Testing for accuracy
Kamm liked what he heard and wanted to see the meter in action for both interface detection and check metering. He was expecting a delivery of ultra-low sulfur #2 oil from a vessel that Sunday, so O'Brien brought an HPI portable with him to the Terminal and the two of them installed the meter at a precise location in the manifold.
"The portable flow meter data logged all flow rate/total (standard and gross), temperature, API #, and numerous advanced diagnostics at a 15 second interval during the vessel offload of approximately 59,297 standard barrels of ultra-low sulfur diesel. The meter determined that the API value changed from 22 (cutter stock) to approximately 36 ultra-low-sulfer diesel (ulsd). This was detected after approximately 4,000.84 barrels of cutter stock was displaced. URT personnel began to sample at a higher rate at this time to validate the interface had indeed occurred. The interface did occur and the pumps were shut down, and valves adjusted to allow for the clean #2 oil to be pumped into its appropriate storage tank.

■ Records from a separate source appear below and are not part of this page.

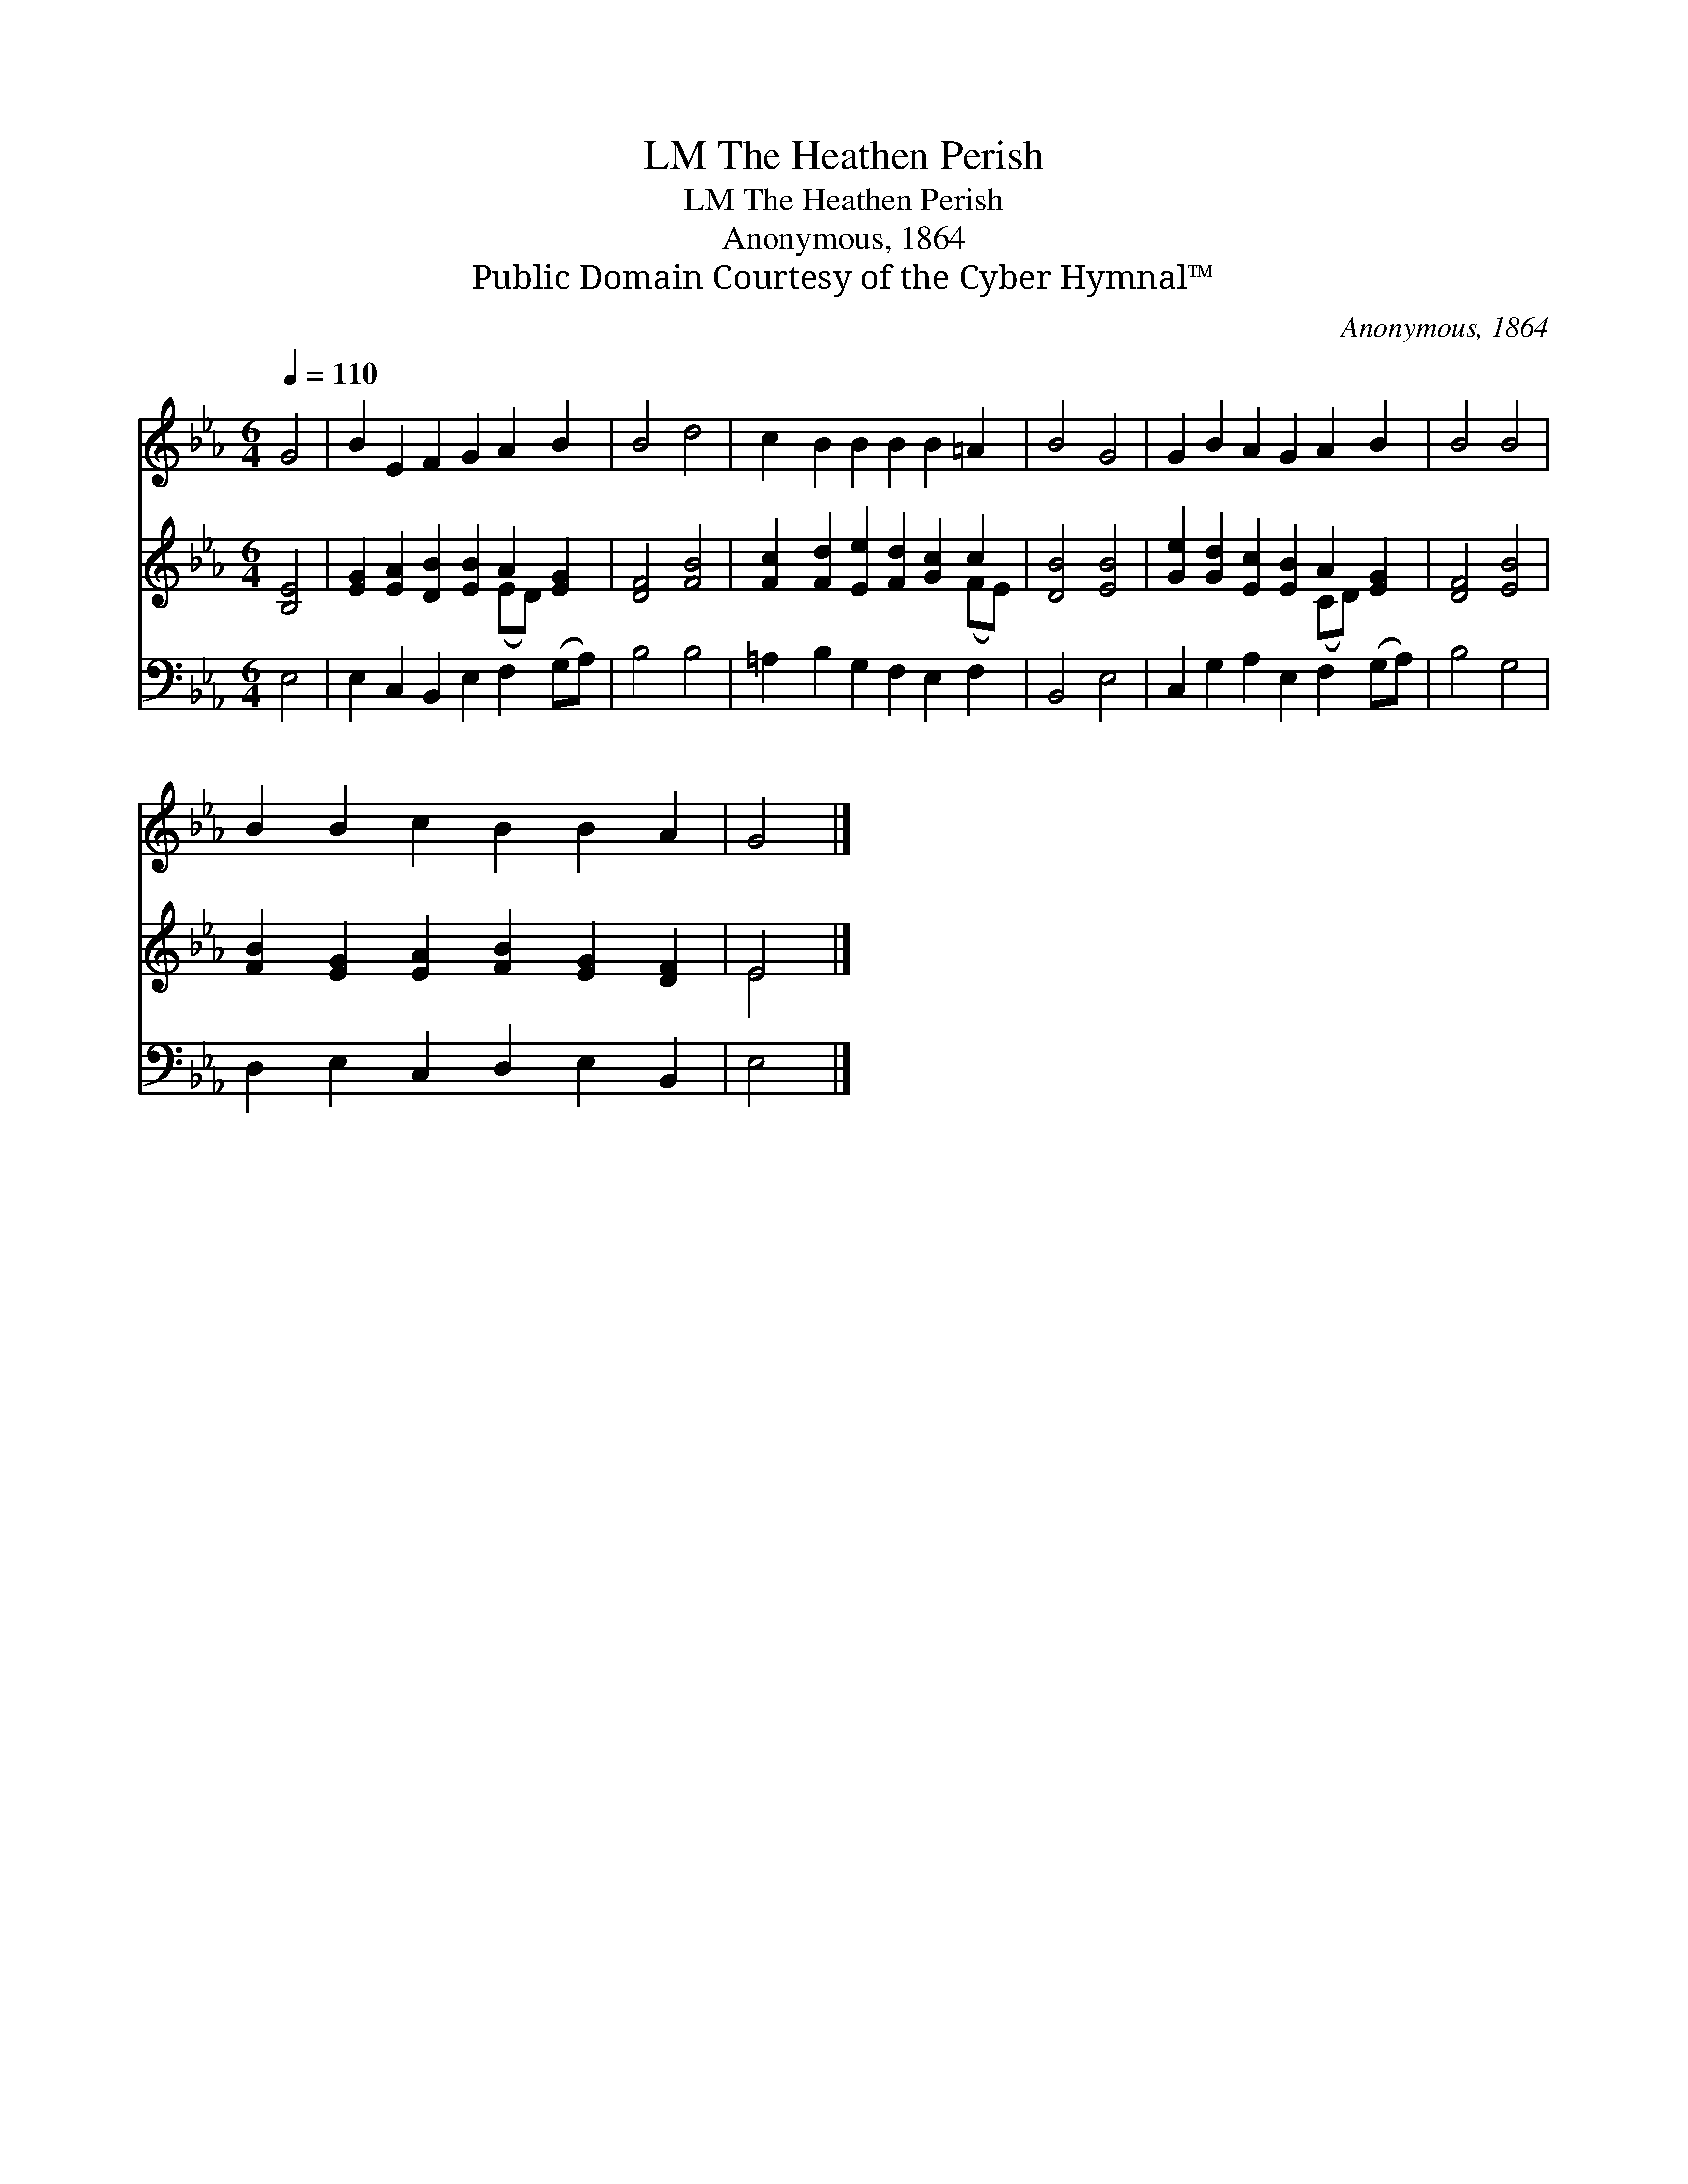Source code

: X:1
T:The Heathen Perish, LM
T:The Heathen Perish, LM
T:Anonymous, 1864
T:Public Domain Courtesy of the Cyber Hymnal™
C:Anonymous, 1864
Z:Public Domain
Z:Courtesy of the Cyber Hymnal™
%%score 1 ( 2 3 ) 4
L:1/8
Q:1/4=110
M:6/4
K:Eb
V:1 treble 
V:2 treble 
V:3 treble 
V:4 bass 
V:1
 G4 | B2 E2 F2 G2 A2 B2 | B4 d4 | c2 B2 B2 B2 B2 =A2 | B4 G4 | G2 B2 A2 G2 A2 B2 | B4 B4 | %7
 B2 B2 c2 B2 B2 A2 | G4 |] %9
V:2
 [B,E]4 | [EG]2 [EA]2 [DB]2 [EB]2 A2 [EG]2 | [DF]4 [FB]4 | [Fc]2 [Fd]2 [Ee]2 [Fd]2 [Gc]2 c2 | %4
 [DB]4 [EB]4 | [Ge]2 [Gd]2 [Ec]2 [EB]2 A2 [EG]2 | [DF]4 [EB]4 | %7
 [FB]2 [EG]2 [EA]2 [FB]2 [EG]2 [DF]2 | E4 |] %9
V:3
 x4 | x8 (ED) x2 | x8 | x10 (FE) | x8 | x8 (CD) x2 | x8 | x12 | E4 |] %9
V:4
 E,4 | E,2 C,2 B,,2 E,2 F,2 (G,A,) | B,4 B,4 | =A,2 B,2 G,2 F,2 E,2 F,2 | B,,4 E,4 | %5
 C,2 G,2 A,2 E,2 F,2 (G,A,) | B,4 G,4 | D,2 E,2 C,2 D,2 E,2 B,,2 | E,4 |] %9


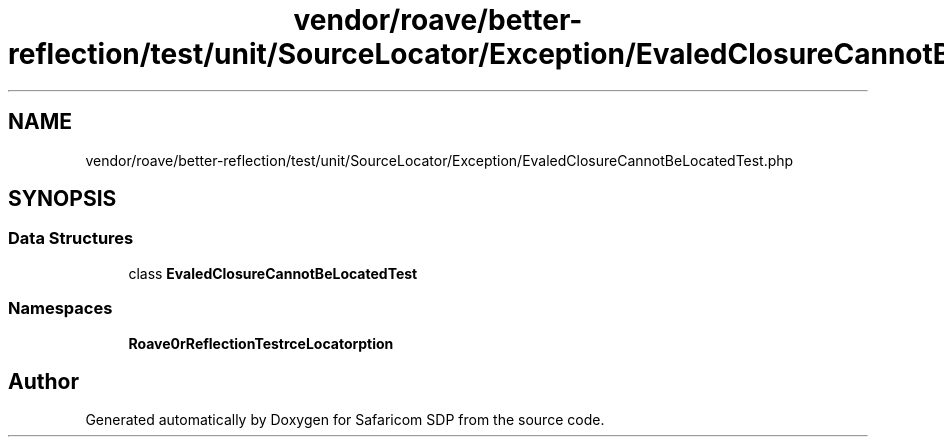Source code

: .TH "vendor/roave/better-reflection/test/unit/SourceLocator/Exception/EvaledClosureCannotBeLocatedTest.php" 3 "Sat Sep 26 2020" "Safaricom SDP" \" -*- nroff -*-
.ad l
.nh
.SH NAME
vendor/roave/better-reflection/test/unit/SourceLocator/Exception/EvaledClosureCannotBeLocatedTest.php
.SH SYNOPSIS
.br
.PP
.SS "Data Structures"

.in +1c
.ti -1c
.RI "class \fBEvaledClosureCannotBeLocatedTest\fP"
.br
.in -1c
.SS "Namespaces"

.in +1c
.ti -1c
.RI " \fBRoave\\BetterReflectionTest\\SourceLocator\\Exception\fP"
.br
.in -1c
.SH "Author"
.PP 
Generated automatically by Doxygen for Safaricom SDP from the source code\&.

"Next, after the complete discharge from the vessel, the remaining #2 fuel oil in the pipeline between the vessel and storage tank was "pushed" into product storage tank by the cutter stock oil. Flexim's portable flow meter data logged all vital flow data at 10-second intervals during cutter "push" process. Approx. 3,846.34 standard bbls of number two oil was "pushed" into the tank by the cutter oil during the approximately 50 minute cutter stock push process."
"The HPI meter was successful in both exactly identifying both of the interfaces," said Kamm. "That information allowed us to significantly minimize the amount of #2 oil that was downgraded. The meter also provided accurate real-time flow rate, total volume (STND BBLS) of product, and temperature. That saved us between 1,500 and 2,000 barrels in interface which translates into huge savings. The meter paid for itself in its first use. Naturally, we purchased the meter. That should translate to an annual savings of about $750,000. And that savings will increase as we begin storing other types of hydrocarbon products and come to full capacity."